Keywords: Electromagnetic Tissue Properties, Electromagnetic Tissue Properties

This work presents a neural network informed fitting approach for conductivity reconstructions in MR-Electrical Properties Tomography. First, an artificial neural network is used to predict weights from T2-weighted images. These weights are used in a weighted fitting approach to calculate polynomial coefficients that parametrize the phase map. The conductivity is finally reconstructed from these coefficients. The reconstruction approach is tested on simulated data and in-vivo data and shows more accurate results than conventional fitting methods.

Introduction

In Electrical Properties Tomography, tissue conductivity (σ) is reconstructed from MRI measurements non-invasively. The conductivity can be calculated directly from the measured transceive phase using physics-based or deep learning methods1.

Physics-based approaches, based on spatial derivatives, such as Helmholtz reconstruction are very sensitive to noise and boundary artifacts2. Fitting-based methods mitigate noise and boundary artifact, but these methods require different kernel sizes and shapes to get accurate results or only work in homogeneous regions, which are usually approximated by applying MR contrast or tissue segmentation information3.

_Task prompt:_
Quote the conductivity reconstruction text word for word, starting at "Keywords: Electromagnetic Tissue" and ending after "conventional fitting methods.".

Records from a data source
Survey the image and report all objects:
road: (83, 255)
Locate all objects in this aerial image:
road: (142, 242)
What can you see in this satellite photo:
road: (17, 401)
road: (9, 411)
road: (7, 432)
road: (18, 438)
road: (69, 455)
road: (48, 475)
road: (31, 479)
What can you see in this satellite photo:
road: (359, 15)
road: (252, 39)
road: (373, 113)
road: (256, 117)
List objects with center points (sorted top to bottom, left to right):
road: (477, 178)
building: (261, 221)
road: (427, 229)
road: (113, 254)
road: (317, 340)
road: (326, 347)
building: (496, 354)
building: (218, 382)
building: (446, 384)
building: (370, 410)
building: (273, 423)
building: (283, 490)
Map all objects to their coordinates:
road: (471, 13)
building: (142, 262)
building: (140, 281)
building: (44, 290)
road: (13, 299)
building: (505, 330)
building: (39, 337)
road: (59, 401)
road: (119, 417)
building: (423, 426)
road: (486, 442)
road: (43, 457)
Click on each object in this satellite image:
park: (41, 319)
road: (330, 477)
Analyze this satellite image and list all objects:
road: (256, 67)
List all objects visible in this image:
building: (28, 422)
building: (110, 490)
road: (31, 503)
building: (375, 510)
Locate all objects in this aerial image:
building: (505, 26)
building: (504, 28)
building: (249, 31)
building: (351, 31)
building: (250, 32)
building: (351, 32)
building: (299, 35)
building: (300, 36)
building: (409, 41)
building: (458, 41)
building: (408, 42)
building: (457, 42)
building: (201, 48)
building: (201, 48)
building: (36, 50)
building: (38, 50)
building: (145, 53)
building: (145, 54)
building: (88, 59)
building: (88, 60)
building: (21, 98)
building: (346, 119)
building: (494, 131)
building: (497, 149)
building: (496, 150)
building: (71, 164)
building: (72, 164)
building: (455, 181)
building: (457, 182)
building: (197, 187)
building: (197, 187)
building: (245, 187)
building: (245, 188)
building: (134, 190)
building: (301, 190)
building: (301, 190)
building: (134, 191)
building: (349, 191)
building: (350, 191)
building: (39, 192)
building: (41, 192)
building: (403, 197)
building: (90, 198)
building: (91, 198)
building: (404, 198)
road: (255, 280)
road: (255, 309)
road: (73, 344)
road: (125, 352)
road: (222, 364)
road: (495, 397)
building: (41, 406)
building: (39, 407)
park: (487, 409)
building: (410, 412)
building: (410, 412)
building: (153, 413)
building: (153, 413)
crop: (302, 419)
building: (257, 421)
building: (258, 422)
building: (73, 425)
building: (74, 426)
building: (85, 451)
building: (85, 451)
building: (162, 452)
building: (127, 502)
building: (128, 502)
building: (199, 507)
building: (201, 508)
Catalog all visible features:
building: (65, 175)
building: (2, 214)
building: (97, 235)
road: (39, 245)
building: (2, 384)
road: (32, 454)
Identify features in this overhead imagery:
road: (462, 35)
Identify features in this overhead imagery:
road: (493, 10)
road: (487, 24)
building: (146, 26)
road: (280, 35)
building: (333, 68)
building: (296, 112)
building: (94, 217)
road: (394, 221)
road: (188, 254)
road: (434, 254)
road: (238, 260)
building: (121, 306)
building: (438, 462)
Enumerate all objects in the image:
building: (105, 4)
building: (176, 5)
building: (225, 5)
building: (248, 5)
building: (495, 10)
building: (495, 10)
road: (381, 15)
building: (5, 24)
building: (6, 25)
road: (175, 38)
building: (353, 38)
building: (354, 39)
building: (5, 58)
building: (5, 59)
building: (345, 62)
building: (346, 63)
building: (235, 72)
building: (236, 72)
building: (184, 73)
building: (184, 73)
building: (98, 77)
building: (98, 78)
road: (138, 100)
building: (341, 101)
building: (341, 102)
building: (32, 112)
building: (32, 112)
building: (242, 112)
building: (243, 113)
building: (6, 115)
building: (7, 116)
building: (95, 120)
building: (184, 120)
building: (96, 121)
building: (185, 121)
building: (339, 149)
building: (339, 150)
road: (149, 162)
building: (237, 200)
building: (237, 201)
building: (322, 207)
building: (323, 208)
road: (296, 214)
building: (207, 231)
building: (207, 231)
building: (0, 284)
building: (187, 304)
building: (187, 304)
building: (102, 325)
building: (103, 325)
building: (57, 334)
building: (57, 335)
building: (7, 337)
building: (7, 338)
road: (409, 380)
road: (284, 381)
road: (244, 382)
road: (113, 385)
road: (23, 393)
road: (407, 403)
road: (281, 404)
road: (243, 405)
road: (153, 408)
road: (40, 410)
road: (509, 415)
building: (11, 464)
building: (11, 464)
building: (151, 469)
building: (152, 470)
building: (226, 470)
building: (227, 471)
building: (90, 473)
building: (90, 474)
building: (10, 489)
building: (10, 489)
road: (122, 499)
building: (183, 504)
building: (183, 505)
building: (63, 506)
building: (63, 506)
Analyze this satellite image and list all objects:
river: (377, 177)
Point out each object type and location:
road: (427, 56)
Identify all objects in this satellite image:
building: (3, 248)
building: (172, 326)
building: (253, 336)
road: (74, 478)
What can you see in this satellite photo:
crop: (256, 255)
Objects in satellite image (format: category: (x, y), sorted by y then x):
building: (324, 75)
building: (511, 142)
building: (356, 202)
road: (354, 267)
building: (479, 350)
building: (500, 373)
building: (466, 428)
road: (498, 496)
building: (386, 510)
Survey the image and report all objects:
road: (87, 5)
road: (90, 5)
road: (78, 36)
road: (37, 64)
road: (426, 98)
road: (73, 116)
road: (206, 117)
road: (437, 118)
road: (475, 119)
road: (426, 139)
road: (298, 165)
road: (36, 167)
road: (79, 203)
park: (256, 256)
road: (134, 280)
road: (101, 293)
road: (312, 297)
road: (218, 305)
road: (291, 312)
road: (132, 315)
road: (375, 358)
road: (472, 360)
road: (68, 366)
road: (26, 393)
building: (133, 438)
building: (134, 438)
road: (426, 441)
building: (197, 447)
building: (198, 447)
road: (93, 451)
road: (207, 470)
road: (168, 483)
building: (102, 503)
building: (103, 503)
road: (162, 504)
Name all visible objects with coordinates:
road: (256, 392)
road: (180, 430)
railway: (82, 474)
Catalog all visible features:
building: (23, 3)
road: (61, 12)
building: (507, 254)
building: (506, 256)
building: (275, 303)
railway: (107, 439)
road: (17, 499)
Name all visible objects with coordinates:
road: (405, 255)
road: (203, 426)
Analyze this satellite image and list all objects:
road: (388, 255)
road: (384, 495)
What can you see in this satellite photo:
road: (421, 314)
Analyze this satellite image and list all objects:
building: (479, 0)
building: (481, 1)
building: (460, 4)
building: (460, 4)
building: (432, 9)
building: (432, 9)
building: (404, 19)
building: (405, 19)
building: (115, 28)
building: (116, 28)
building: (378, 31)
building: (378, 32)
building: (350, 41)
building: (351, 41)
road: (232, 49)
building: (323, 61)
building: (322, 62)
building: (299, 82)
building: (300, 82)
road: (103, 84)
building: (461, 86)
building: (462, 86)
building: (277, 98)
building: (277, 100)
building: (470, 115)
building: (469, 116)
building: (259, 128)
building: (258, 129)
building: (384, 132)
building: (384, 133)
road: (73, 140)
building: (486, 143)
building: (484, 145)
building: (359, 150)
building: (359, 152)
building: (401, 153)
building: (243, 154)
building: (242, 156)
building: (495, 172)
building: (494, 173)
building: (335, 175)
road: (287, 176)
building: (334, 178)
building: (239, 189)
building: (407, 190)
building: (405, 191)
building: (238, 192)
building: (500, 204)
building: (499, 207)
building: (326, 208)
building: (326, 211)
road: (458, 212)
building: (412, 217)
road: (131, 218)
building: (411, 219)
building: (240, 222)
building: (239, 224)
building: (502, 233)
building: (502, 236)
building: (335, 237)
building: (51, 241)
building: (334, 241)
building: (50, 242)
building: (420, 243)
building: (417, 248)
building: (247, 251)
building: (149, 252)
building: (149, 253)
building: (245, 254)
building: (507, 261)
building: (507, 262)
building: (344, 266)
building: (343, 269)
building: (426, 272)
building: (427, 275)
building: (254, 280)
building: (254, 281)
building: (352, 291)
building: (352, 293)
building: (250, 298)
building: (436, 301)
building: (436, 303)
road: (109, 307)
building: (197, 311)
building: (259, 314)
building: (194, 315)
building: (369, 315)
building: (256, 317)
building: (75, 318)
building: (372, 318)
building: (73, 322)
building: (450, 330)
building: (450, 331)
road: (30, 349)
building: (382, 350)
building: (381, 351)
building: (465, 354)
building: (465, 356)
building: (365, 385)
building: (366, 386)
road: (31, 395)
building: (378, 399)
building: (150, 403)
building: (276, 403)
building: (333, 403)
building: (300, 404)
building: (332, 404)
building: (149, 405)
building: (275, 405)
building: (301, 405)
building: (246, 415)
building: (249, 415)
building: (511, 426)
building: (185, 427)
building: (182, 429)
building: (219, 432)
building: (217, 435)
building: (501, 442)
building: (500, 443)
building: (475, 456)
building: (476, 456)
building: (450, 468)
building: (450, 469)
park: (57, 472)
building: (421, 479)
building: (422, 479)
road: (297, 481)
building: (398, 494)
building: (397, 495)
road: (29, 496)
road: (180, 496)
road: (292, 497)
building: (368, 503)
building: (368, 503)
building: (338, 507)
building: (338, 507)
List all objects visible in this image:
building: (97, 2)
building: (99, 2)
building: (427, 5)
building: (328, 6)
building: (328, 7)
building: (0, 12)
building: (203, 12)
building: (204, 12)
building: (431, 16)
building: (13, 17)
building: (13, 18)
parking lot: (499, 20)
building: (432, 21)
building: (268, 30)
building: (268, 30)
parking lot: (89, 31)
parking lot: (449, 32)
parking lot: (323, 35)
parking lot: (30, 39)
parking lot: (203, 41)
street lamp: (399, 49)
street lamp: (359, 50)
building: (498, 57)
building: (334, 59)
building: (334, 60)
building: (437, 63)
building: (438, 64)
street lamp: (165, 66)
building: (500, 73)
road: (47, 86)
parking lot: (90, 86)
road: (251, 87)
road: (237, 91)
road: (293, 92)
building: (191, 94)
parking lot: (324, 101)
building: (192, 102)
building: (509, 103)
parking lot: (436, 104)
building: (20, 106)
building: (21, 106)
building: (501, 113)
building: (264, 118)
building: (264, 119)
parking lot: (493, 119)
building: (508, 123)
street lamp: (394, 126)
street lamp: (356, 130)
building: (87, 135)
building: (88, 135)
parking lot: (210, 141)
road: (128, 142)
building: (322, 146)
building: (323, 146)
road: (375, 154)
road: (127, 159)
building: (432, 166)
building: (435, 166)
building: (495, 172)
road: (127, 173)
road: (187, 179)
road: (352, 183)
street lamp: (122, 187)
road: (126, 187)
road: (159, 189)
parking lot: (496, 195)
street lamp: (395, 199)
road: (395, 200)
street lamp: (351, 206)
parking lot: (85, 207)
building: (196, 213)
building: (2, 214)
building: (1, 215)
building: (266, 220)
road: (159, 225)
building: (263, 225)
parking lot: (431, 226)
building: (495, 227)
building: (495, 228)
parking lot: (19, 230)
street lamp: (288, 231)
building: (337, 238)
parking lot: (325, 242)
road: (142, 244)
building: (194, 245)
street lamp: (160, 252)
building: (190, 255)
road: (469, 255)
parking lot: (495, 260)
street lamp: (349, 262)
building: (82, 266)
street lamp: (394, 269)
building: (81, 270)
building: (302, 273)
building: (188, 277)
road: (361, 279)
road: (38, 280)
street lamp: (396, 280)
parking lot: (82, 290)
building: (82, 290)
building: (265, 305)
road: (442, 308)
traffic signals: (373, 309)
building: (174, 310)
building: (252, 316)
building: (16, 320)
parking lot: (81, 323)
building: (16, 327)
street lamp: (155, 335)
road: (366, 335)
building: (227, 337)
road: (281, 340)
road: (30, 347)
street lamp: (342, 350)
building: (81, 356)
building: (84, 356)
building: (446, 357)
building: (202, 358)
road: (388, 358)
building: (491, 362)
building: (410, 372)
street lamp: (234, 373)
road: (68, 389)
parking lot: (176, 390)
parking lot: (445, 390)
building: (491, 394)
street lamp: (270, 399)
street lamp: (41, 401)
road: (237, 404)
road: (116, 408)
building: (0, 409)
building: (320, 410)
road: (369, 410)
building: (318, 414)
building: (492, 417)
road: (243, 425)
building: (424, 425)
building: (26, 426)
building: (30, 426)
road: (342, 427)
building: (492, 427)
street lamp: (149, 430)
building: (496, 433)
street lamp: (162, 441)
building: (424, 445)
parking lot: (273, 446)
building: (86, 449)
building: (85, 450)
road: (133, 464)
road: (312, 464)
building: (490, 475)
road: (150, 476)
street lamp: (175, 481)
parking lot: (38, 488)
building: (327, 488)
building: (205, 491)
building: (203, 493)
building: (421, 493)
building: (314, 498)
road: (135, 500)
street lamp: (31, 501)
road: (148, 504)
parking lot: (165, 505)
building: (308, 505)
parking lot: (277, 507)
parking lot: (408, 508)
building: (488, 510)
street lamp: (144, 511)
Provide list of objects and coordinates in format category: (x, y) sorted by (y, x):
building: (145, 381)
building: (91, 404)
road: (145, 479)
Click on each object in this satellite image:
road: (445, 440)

_Your response:_
Keywords: Electromagnetic Tissue Properties, Electromagnetic Tissue Properties

This work presents a neural network informed fitting approach for conductivity reconstructions in MR-Electrical Properties Tomography. First, an artificial neural network is used to predict weights from T2-weighted images. These weights are used in a weighted fitting approach to calculate polynomial coefficients that parametrize the phase map. The conductivity is finally reconstructed from these coefficients. The reconstruction approach is tested on simulated data and in-vivo data and shows more accurate results than conventional fitting methods.